- **Assignment**
In the data below, how many lines contain the word "road"? Answer with the number alone.

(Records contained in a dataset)
______________________________

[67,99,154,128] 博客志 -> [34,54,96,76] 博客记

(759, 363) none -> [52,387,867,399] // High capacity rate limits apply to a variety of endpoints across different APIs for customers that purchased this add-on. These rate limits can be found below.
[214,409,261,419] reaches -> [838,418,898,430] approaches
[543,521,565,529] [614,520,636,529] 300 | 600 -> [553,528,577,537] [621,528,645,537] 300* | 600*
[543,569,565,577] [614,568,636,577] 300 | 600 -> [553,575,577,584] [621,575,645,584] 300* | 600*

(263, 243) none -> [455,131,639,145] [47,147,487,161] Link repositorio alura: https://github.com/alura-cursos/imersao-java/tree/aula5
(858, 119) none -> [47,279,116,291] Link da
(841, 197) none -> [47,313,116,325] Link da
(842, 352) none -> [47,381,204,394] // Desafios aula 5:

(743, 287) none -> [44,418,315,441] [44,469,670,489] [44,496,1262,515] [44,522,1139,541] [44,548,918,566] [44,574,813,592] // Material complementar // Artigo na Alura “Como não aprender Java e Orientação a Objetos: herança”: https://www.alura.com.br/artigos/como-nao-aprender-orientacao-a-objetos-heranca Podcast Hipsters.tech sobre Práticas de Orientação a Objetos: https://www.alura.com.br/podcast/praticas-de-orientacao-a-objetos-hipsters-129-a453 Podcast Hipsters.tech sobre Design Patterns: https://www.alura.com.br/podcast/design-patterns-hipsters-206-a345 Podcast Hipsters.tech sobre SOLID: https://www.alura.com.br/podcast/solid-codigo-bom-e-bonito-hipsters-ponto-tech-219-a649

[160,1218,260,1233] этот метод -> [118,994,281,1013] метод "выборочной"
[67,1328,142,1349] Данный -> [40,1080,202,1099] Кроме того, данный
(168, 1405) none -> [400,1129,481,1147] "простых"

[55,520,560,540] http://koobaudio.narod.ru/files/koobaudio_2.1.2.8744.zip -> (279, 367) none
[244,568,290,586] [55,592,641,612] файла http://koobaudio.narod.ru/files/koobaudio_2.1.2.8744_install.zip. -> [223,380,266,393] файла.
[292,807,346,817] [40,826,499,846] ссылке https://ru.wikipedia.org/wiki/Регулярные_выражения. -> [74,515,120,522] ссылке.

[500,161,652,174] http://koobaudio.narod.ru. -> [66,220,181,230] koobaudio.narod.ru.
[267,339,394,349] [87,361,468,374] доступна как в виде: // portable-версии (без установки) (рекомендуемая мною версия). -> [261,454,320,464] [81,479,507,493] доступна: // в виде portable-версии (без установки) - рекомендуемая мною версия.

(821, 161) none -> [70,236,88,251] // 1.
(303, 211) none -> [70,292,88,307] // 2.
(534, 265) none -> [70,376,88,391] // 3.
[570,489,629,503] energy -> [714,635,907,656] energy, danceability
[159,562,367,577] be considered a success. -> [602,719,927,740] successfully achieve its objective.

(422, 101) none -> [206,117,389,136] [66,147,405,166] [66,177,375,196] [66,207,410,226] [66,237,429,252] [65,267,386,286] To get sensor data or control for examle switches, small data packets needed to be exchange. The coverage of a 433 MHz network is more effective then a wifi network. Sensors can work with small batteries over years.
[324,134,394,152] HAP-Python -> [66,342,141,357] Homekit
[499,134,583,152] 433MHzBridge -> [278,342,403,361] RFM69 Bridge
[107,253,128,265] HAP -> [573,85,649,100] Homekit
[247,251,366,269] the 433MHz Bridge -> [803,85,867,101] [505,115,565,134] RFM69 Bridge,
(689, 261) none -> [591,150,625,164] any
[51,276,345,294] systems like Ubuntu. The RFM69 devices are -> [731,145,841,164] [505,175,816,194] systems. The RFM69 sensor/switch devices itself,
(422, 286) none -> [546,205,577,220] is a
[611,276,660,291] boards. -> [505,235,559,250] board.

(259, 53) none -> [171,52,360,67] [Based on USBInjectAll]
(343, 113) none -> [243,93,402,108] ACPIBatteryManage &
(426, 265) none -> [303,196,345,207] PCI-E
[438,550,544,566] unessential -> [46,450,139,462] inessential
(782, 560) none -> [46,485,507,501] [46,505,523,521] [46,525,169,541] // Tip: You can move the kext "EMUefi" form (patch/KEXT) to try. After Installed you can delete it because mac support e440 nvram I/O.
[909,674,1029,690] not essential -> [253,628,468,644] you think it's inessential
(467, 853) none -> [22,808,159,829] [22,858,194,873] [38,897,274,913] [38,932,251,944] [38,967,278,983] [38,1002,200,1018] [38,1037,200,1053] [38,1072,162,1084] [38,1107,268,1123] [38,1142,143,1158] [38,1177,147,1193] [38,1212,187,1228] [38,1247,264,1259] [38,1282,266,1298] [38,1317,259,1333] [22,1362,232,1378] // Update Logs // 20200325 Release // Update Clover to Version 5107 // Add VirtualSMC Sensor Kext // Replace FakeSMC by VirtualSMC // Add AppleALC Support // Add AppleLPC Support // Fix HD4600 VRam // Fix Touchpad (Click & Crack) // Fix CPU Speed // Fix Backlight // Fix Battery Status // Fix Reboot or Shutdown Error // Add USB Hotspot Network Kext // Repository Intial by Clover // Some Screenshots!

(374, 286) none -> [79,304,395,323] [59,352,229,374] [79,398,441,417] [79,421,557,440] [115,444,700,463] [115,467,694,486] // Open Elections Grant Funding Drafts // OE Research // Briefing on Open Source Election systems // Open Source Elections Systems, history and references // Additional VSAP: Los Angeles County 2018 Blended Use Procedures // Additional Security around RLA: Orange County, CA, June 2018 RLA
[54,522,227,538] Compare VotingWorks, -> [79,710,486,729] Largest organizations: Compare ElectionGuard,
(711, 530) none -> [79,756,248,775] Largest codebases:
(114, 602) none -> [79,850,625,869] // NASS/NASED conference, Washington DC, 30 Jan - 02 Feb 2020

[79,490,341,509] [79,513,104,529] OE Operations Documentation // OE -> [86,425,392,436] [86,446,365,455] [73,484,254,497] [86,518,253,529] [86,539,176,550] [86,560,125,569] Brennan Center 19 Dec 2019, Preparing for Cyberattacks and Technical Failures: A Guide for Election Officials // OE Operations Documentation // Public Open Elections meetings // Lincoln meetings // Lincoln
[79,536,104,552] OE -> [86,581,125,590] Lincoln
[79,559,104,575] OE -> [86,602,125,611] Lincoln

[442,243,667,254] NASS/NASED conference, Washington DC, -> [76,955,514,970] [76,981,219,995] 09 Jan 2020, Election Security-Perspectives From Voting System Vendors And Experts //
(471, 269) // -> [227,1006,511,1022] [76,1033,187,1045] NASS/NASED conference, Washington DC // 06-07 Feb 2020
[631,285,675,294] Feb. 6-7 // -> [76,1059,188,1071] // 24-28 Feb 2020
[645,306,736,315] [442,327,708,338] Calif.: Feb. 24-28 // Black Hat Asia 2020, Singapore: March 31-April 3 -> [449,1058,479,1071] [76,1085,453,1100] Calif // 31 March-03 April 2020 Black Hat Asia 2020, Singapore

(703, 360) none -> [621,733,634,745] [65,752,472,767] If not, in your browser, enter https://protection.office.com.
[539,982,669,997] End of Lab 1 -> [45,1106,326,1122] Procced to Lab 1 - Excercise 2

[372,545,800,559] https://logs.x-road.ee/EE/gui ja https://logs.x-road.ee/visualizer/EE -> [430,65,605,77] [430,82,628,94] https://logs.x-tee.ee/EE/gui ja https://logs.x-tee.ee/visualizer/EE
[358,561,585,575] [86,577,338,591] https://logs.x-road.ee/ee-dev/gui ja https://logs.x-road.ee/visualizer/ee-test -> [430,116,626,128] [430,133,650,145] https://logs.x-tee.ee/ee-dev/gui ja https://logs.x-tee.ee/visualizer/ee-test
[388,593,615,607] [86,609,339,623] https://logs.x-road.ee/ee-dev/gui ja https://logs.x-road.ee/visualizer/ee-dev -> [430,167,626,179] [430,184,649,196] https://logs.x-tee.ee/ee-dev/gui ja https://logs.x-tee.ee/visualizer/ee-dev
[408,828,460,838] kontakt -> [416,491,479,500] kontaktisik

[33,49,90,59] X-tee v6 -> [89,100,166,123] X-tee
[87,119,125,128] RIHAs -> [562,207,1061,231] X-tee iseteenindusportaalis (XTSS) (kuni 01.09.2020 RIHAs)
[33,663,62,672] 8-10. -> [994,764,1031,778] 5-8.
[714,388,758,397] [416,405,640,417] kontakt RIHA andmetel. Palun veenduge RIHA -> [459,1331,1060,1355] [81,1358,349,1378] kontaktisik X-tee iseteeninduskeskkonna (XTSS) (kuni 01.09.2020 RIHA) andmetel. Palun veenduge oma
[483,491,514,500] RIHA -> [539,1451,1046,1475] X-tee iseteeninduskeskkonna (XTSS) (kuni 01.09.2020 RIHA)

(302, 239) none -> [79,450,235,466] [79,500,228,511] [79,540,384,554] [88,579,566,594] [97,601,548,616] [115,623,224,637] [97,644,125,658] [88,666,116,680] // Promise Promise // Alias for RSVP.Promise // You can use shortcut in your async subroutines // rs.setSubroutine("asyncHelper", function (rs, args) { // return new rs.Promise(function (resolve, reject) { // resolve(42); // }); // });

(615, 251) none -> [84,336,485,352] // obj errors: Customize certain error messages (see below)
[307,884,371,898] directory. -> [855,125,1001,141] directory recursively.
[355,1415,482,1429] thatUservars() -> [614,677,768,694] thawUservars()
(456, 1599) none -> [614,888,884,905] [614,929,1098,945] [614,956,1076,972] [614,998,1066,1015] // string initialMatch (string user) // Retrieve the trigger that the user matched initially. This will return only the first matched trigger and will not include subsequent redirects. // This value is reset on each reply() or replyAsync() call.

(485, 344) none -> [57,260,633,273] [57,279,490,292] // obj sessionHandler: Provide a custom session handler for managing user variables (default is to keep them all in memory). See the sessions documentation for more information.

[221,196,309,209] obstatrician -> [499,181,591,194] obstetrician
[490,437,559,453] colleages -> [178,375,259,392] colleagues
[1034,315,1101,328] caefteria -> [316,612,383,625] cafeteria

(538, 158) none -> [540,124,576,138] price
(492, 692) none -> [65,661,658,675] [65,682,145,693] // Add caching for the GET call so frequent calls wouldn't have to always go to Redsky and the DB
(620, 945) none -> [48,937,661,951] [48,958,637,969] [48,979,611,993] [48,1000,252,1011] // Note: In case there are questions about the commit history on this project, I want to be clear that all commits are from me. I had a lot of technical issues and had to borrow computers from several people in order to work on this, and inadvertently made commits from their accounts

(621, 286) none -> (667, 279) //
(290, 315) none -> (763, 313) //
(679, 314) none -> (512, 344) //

______________________________

- **Answer to the problem**
3